Task details » From the article about the fishing vessel Petten's Legacy below, list every figure written in digits, along with what each one measures.

F/V Petten's Legacy launched in late January after being in the works for years. The Petten family of Port de Grave, a peninsula in Newfoundland and Labrador, Canada, owns the vessel. Matthew Petten endured setbacks before eventually getting the 400-ton, 90-foot by 32-foot boat in the water. The dimensions were the largest allowable under federal government rules for the inshore sector.
The pandemic was the first issue during the building process, driving up costs, leading to financial problems with the shipyard, and the collapse in crab prices. These delays led to costs of more than $10 million for the steel-hulled multi-species fishing vessel. However, the family was determined to get the boat floating and fishing. The Legacy was named in honor of Matthew's father, Dwight Petten, who passed away a year ago after a battle with cancer.
"Nothing goes as planned, but we persevered and pushed through," Matthew told CBC Canada.
The Petten's signed the contract for the boat to be built at Harbour Grace Ocean Enterprises shipyard, but by November of last year, the yard was granted court protection from creditors and was $16 million in debt. Harbour Grace claimed that the build-up in debt was the slowdown of the fishing industry.

Record excerpts »
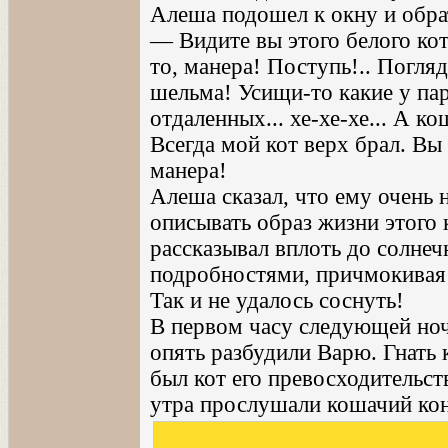
Алеша подошел к окну и обрат
— Видите вы этого белого кот
то, манера! Поступь!.. Погляд
шельма! Усищи-то какие у па
отдаленных... хе-хе-хе... А ко
Всегда мой кот верх брал. Вы
манера!
Алеша сказал, что ему очень 
описывать образ жизни этого к
рассказывал вплоть до солнеч
подробностями, причмокивая 
Так и не удалось соснуть!
В первом часу следующей ноч
опять разбудили Варю. Гнать 
был кот его превосходительст
утра прослушали кошачий ко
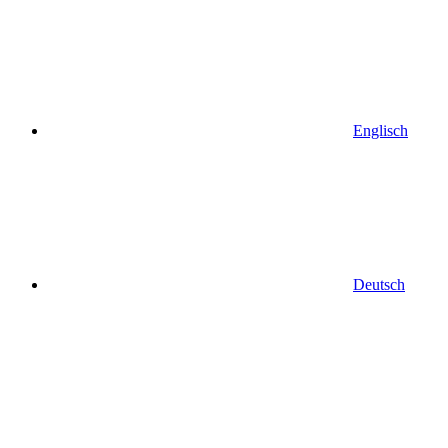
Englisch
Deutsch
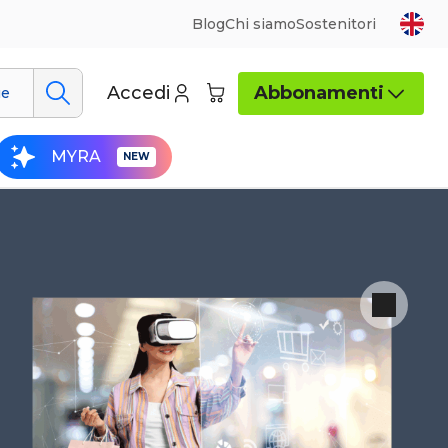
Blog
Chi siamo
Sostenitori
Accedi
Abbonamenti
ue
MYRA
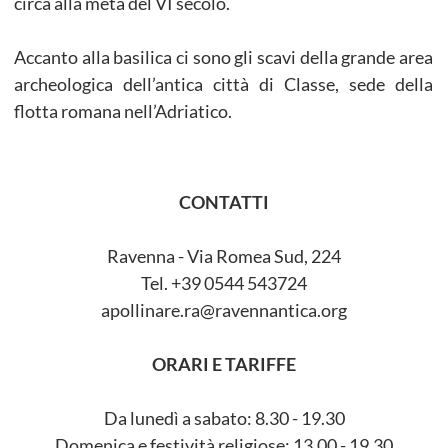
circa alla metà del VI secolo.
Accanto alla basilica ci sono gli scavi della grande area
archeologica dell’antica città di Classe, sede della
flotta romana nell’Adriatico.
CONTATTI
Ravenna - Via Romea Sud, 224
Tel. +39 0544 543724
apollinare.ra@ravennantica.org
ORARI E TARIFFE
Da lunedì a sabato: 8.30 - 19.30
Domenica e festività religiose: 13.00 - 19.30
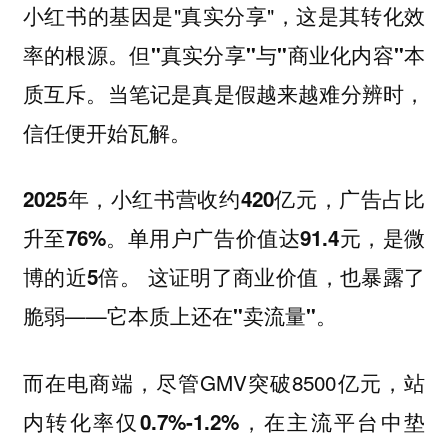
小红书的基因是"真实分享"，这是其转化效
率的根源。但
"真实分享"与"商业化内容"本
。当笔记是真是假越来越难分辨时，
质互斥
信任便开始瓦解。
2025年，小红书营收约420亿元，广告占比
升至76%。单用户广告价值达91.4元，是微
这证明了商业价值，也暴露了
博的近5倍。
脆弱——
它本质上还在"卖流量"。
而在电商端，尽管GMV突破8500亿元，
站
内转化率仅0.7%-1.2%，在主流平台中垫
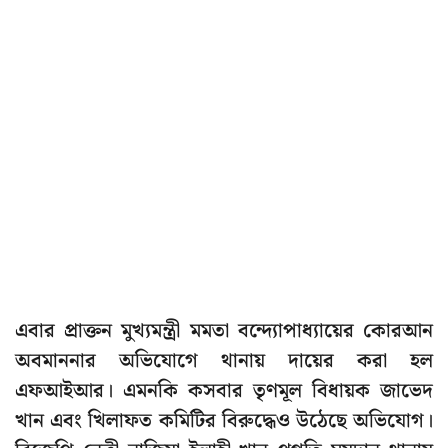
এবার প্রাক্তন মুখ্যমন্ত্রী মমতা বন্দ্যোপাধ্যায়ের কোরআন
অবমাননার অভিযোগে থানায় দায়ের করা হল
এফআইআর। এমনকি কসবার তৃণমূল বিধায়ক জাভেদ
খান এবং খিলাফত কমিটির বিরুদ্ধেও উঠেছে অভিযোগ।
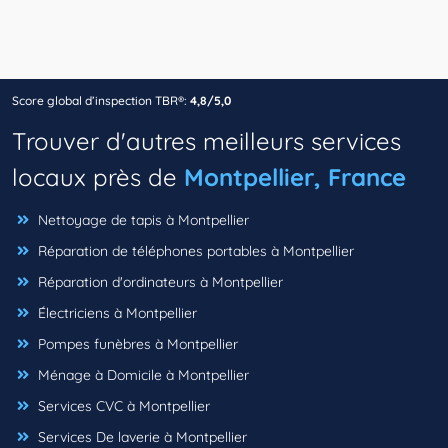
Score global d’inspection TBR®:
4,8/5,0
Trouver d'autres meilleurs services
locaux près de
Montpellier, France
Nettoyage de tapis à Montpellier
Réparation de téléphones portables à Montpellier
Réparation d'ordinateurs à Montpellier
Électriciens à Montpellier
Pompes funèbres à Montpellier
Ménage à Domicile à Montpellier
Services CVC à Montpellier
Services De laverie à Montpellier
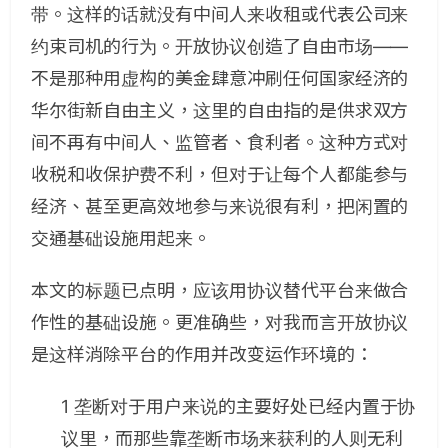
带。这样的话就没有中间人来收租或代表公司来
约束司机的行为。开放协议创造了自由市场——
不是那种用虚构的美金肆意冲刷任何国家经济的
华尔街新自由主义，这里的自由指的是供求双方
间不再有中间人、监管者、食利者。这种方式对
收税和收保护费不利，但对于让每个人都能参与
经济、甚至更高效地参与来说很有利，把闲置的
交通基础设施用起来。
本文的标题已点明，应该用协议替代平台来做合
作性的基础设施。更准确些，对我而言开放协议
是这样消除平台的作用并改变运作环境的：
1 垄断对于用户来说的主要好处已经内置于协
议里，而那些靠垄断市场来获利的人则无利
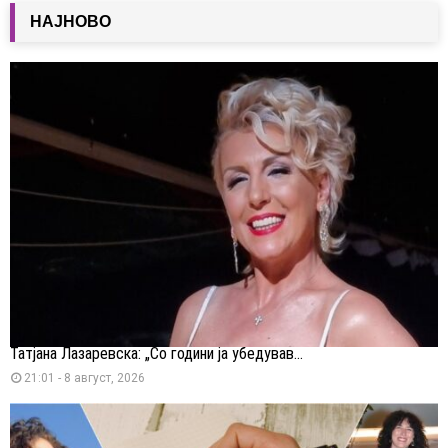
НАЈНОВО
Татјана Лазаревска: „Со години ја убедував...
21:01 - 8 август, 2026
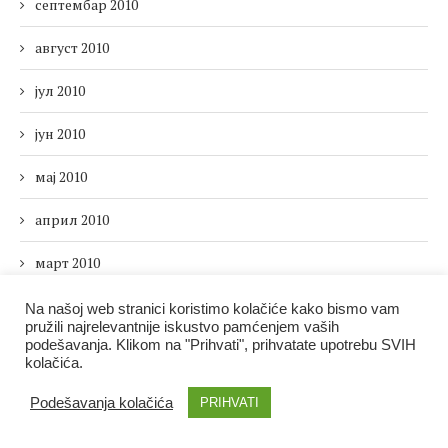
септембар 2010
август 2010
јул 2010
јун 2010
мај 2010
април 2010
март 2010
фебруар 2010
Na našoj web stranici koristimo kolačiće kako bismo vam
pružili najrelevantnije iskustvo pamćenjem vaših
podešavanja. Klikom na "Prihvati", prihvatate upotrebu SVIH
јануар 2010
kolačića.
децембар 2009
Podešavanja kolačića
PRIHVATI
новембар 2009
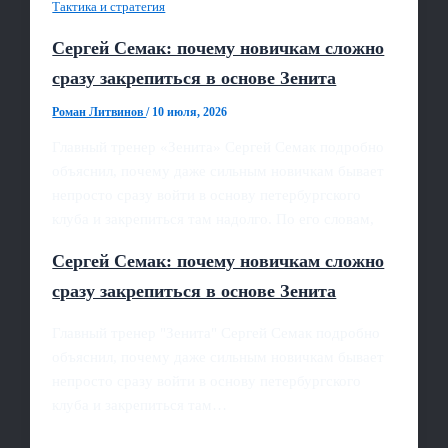
Тактика и стратегия
Сергей Семак: почему новичкам сложно
сразу закрепиться в основе Зенита
Роман Литвинов
/
10 июля, 2026
Главный тренер «Зенита» Сергей Семак подробно
объяснил, почему даже сильным новичкам бывает
непросто сразу войти в основу петербургского
клуба и закрепиться там надолго. По его словам,
Сергей Семак: почему новичкам сложно
сразу закрепиться в основе Зенита
Главный тренер "Зенита" Сергей Семак подробно
объяснил, почему даже сильным новичкам бывает
непросто сразу войти в основу петербургского
клуба и закрепиться там…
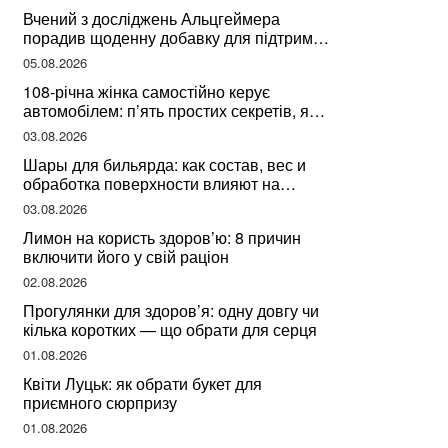
здоров’я
Вчений з досліджень Альцгеймера
порадив щоденну добавку для підтримки
мозкової діяльності
05.08.2026
108-річна жінка самостійно керує
автомобілем: п’ять простих секретів, які
допомогли їй дожити до століття
03.08.2026
Шары для бильярда: как состав, вес и
обработка поверхности влияют на
динамику игры
03.08.2026
Лимон на користь здоров’ю: 8 причин
включити його у свій раціон
02.08.2026
Прогулянки для здоров’я: одну довгу чи
кілька коротких — що обрати для серця
01.08.2026
Квіти Луцьк: як обрати букет для
приємного сюрпризу
01.08.2026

Response area »
- 400-ton: the boat's tonnage
- 90-foot: the boat's length
- 32-foot: the boat's width
- more than $10 million: the cost of the vessel after the delays
- $16 million: the shipyard's debt